══ TEXTO FORNECIDO

A jornalista brasileira Jamile Santana foi a responsável pela reportagem “Sim, é possível medir a construção da diversidade e seu impacto nas redações”, na qual falou sobre o programa de diversidade promovido pelo Laboratório de Jornalismo Énois, onde trabalha como gerente de jornalismo .

O programa, desenvolvido em 2020, selecionou 10 repórteres que foram colocados em 10 redações de diferentes perfis e em diferentes regiões do Brasil a fim de construir mudanças que tornassem cada meio de comunicação mais representativo na sua produção de conteúdo jornalístico, na sua cultura e na sua gestão.

“Compartilhamos ferramentas para que as redações possam promover a diversidade de diferentes maneiras”, disse Santana. “Como há muita complexidade na promoção da diversidade, desenvolvemos uma metodologia para monitorar o desenvolvimento da redação. É possível saber quais áreas merecem mais atenção para que a diversidade faça parte do dia a dia da redação”.

Ebook sobre diversidadeA organização desenvolveu oito etapas para alcançar a diversidade em redações de todos os portes e criou uma caixa de ferramentas para promover a diversidade no dia a dia da equipe e causar impacto nos públicos e consequentemente na sustentabilidade do meio.

“Sabemos que nossas experiências como negros, mulheres, pessoas trans têm um grande impacto na profissão jornalística, por isso é muito importante não só manter esses profissionais nas redações, mas também acompanhá-los, mantê-los à vontade nesses ambientes para que possam trazer suas experiências e compartilhar sua diversidade na produção jornalística”, disse Santana.

O projeto incluiu a criação de uma fórmula para medir o progresso da redação em direção à diversidade em todo o programa.

“Como a criação de métricas é uma tendência em todo o mundo, as redações precisam recorrer aos dados para criar estratégias mais precisas e justas para que o jornalismo se torne mais representativo”, disse Santana.

A falta de diversidade nos conteúdos midiáticos também contribui para a narrativa de polarização que as sociedades latino-americanas estão vivenciando, pois incentiva a formação de ideias radicais e discursos de ódio sobre grupos específicos.

“A mídia não deve entrar para jogar esse jogo de polarização. Como praticamente todo mundo neste livro diz: incluir a diversidade na narrativa jornalística e nas redações faz parte da solução”, disse González.

Mariana Alvarado acrescentou que é hora do jornalismo atingir todos os grupos da população, sem exceção. E isso só será alcançado por meio de uma visão da diversidade e da criação de mais mídias de nicho.

“Estamos todos casados ​​com a ideia de que o jornalismo é um serviço público e nosso dever como jornalistas é chegar a absolutamente todos”, disse ela. “Nesse sentido, acho importante que vejamos a inclusão e a diversidade, não como uma moda, mas como algo que veio para ficar e que deve ser o início de uma nova era no nosso grande trabalho informativo”.

════

### TAREFAS E EXERCÍCIOS
(a) Reproduza o trecho do texto sobre diversidade nas redações começando em "A jornalista brasileira" e seguindo até "na sua gestão.".
(b) Responda com base no texto sobre diversidade nas redações:
(i) Qual é o cargo de Jamile Santana no Laboratório de Jornalismo Énois?
(ii) Em que ano o programa foi desenvolvido?
(iii) Quantas etapas a organização desenvolveu para alcançar a diversidade em redações?
(c) No texto sobre diversidade nas redações, reescreva de forma mais curta o parágrafo que começa com "O programa, desenvolvido em 2020", mantendo seus fatos principais.

══ DADOS EXTRAÍDOS

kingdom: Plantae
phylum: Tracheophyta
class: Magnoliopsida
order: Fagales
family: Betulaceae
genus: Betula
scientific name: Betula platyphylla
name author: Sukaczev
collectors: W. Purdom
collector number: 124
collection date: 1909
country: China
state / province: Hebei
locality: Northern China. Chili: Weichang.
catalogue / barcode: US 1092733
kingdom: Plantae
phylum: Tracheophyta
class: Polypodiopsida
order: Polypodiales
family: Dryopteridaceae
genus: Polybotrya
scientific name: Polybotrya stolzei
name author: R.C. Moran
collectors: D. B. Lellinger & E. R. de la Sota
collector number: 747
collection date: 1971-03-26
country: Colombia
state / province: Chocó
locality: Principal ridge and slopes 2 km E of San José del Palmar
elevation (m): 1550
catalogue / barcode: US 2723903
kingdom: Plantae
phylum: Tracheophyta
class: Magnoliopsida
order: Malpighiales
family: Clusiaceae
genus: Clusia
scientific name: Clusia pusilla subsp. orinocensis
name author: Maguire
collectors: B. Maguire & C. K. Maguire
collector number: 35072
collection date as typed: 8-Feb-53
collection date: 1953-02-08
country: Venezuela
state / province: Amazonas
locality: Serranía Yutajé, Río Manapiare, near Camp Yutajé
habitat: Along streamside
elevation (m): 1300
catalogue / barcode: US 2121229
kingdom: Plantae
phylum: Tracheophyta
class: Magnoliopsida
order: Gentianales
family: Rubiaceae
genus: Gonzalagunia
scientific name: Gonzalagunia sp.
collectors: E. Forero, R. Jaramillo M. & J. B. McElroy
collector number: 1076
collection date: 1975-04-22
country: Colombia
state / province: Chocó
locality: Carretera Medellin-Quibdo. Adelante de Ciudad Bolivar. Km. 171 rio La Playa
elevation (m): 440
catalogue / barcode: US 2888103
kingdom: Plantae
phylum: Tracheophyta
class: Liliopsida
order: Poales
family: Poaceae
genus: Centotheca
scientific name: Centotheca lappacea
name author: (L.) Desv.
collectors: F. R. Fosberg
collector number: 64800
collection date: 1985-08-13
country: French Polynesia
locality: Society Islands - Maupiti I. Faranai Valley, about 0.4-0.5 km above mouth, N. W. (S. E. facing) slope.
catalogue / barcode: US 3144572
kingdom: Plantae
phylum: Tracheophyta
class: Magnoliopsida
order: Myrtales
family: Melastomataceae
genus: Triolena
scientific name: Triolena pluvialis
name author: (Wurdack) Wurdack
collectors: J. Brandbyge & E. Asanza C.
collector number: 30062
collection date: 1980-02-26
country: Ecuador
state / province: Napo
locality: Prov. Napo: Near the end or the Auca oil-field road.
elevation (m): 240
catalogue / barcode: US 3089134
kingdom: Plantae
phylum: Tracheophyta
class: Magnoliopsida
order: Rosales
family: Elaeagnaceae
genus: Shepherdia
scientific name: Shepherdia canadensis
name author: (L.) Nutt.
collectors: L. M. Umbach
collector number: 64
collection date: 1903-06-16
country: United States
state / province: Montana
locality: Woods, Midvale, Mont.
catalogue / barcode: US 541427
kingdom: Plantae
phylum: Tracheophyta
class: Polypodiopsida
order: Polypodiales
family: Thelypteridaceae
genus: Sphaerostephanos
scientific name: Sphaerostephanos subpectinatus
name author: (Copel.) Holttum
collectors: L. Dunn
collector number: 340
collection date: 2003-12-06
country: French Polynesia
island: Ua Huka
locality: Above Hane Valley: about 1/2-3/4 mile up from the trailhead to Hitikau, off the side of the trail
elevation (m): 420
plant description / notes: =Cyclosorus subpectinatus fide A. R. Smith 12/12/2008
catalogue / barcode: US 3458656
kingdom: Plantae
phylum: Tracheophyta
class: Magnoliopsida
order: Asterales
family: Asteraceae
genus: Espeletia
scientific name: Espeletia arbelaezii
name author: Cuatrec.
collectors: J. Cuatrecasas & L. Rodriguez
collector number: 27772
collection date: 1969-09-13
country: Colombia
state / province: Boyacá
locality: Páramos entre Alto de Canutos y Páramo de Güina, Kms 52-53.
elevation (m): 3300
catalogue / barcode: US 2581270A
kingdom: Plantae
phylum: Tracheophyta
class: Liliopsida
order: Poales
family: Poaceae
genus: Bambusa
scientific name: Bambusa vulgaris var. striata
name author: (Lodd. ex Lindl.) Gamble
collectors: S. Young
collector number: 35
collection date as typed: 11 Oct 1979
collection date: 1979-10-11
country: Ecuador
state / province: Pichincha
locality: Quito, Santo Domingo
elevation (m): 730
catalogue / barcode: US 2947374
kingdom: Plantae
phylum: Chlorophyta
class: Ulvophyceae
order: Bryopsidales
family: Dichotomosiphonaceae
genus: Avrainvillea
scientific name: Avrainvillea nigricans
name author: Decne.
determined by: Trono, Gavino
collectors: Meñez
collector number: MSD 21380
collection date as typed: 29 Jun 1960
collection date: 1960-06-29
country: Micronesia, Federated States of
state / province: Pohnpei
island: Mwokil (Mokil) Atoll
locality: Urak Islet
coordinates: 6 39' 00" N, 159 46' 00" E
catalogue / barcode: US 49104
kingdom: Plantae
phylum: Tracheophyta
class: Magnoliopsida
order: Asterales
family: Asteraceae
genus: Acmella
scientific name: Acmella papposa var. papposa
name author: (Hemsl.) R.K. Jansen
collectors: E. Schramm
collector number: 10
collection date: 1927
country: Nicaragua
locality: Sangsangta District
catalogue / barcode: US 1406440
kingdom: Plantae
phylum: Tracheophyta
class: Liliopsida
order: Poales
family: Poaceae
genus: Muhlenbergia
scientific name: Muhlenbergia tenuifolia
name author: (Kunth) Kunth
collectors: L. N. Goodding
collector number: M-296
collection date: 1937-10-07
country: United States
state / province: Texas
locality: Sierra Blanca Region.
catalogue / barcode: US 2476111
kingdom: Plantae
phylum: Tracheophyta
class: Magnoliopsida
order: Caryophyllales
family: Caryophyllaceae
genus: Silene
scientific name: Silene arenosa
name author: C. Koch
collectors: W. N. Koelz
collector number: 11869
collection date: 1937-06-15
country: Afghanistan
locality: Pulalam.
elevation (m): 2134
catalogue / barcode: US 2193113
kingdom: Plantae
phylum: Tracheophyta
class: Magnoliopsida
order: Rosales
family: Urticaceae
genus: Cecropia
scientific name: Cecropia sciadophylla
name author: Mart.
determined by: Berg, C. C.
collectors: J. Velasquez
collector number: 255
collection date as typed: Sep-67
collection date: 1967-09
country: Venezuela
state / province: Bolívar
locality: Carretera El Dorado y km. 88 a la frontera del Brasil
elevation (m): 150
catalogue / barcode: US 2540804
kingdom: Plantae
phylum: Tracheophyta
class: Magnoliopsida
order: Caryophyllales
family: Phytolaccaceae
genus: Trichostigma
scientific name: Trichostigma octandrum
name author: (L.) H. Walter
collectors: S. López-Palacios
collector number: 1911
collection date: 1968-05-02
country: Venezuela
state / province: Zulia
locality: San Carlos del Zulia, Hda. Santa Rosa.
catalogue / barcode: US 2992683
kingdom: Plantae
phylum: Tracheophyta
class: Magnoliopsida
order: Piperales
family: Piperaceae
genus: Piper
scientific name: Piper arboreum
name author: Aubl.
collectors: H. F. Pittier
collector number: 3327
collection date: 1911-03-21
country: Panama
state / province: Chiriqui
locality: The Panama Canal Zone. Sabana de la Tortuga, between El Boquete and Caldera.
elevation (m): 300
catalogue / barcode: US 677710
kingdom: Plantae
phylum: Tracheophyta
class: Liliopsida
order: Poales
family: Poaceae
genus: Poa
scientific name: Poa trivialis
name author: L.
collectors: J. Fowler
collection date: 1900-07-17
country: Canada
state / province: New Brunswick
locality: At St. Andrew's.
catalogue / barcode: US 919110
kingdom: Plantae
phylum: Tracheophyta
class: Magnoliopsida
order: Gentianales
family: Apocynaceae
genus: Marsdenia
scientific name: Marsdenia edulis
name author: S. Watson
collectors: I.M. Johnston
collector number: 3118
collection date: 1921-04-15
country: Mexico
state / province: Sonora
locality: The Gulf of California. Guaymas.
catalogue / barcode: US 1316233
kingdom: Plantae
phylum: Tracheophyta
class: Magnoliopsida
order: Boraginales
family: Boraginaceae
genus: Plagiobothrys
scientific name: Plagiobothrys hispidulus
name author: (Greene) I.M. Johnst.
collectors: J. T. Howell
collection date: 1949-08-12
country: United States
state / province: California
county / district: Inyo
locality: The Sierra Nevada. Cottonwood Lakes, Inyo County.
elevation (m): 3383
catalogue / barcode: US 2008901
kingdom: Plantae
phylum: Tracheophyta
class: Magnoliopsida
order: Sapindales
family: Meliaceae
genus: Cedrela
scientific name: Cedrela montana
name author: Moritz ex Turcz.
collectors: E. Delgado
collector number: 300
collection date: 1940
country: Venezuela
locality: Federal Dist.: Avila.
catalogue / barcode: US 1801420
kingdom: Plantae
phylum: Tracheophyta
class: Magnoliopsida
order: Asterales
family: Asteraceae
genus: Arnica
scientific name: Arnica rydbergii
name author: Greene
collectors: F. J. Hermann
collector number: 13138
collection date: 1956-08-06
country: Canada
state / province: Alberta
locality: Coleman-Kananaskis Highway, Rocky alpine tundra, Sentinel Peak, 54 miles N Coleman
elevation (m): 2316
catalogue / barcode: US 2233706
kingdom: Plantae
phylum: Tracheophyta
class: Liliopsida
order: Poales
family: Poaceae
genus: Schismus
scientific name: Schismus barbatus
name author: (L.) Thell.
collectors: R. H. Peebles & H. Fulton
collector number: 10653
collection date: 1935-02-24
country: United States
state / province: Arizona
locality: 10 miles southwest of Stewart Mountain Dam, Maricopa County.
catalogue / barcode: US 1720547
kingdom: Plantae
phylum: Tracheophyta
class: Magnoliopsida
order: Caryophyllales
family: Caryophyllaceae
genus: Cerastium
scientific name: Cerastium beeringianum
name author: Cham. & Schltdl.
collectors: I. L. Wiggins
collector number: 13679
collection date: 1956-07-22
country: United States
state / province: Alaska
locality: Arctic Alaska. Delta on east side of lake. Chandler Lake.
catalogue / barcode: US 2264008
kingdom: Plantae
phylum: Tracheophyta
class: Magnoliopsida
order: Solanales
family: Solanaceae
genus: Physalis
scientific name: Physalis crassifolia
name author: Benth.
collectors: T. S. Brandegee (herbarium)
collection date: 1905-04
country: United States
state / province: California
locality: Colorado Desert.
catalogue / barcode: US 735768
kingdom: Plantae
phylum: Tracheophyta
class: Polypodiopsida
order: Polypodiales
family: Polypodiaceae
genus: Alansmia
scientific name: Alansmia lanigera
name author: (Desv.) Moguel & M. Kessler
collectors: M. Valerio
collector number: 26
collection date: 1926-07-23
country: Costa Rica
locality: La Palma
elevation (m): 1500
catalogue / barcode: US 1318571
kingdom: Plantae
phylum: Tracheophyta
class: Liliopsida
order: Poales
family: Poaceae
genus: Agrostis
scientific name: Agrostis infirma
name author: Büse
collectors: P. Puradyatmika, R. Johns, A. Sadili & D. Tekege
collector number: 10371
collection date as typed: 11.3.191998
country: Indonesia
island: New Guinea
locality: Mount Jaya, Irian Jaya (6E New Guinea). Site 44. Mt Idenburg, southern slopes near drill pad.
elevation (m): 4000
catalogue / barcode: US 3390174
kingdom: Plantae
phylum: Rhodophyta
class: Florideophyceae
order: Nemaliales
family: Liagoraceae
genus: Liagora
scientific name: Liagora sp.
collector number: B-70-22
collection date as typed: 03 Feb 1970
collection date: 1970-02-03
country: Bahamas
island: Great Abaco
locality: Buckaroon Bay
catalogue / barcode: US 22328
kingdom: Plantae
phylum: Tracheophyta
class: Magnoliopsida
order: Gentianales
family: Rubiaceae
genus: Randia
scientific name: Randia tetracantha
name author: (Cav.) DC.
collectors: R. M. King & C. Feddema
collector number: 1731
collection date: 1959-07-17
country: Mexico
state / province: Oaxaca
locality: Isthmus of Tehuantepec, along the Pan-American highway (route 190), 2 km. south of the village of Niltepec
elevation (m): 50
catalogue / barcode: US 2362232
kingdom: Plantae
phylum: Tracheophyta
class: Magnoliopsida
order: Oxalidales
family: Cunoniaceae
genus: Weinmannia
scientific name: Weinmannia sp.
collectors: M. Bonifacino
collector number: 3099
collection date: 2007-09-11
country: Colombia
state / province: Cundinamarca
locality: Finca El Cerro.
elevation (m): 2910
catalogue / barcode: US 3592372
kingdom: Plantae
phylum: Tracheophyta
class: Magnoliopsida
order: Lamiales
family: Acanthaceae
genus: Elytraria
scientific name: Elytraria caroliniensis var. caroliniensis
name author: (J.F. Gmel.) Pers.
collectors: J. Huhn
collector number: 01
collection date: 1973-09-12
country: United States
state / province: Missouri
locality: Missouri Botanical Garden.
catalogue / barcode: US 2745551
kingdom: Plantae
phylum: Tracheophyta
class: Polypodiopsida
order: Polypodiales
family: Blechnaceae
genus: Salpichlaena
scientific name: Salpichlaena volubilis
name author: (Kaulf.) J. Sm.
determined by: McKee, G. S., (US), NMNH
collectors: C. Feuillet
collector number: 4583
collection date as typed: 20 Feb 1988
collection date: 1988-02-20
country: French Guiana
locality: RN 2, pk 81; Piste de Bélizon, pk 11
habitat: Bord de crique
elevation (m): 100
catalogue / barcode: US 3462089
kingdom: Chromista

════

### RESPOSTAS DAS TAREFAS
(a)
A jornalista brasileira Jamile Santana foi a responsável pela reportagem “Sim, é possível medir a construção da diversidade e seu impacto nas redações”, na qual falou sobre o programa de diversidade promovido pelo Laboratório de Jornalismo Énois, onde trabalha como gerente de jornalismo .

O programa, desenvolvido em 2020, selecionou 10 repórteres que foram colocados em 10 redações de diferentes perfis e em diferentes regiões do Brasil a fim de construir mudanças que tornassem cada meio de comunicação mais representativo na sua produção de conteúdo jornalístico, na sua cultura e na sua gestão.

(b)
(i) Gerente de jornalismo.
(ii) Em 2020.
(iii) Oito etapas.

(c) Criado em 2020, o programa levou 10 repórteres a 10 redações de perfis e regiões diferentes do Brasil. O objetivo era tornar cada veículo mais representativo no conteúdo jornalístico, na cultura e na gestão.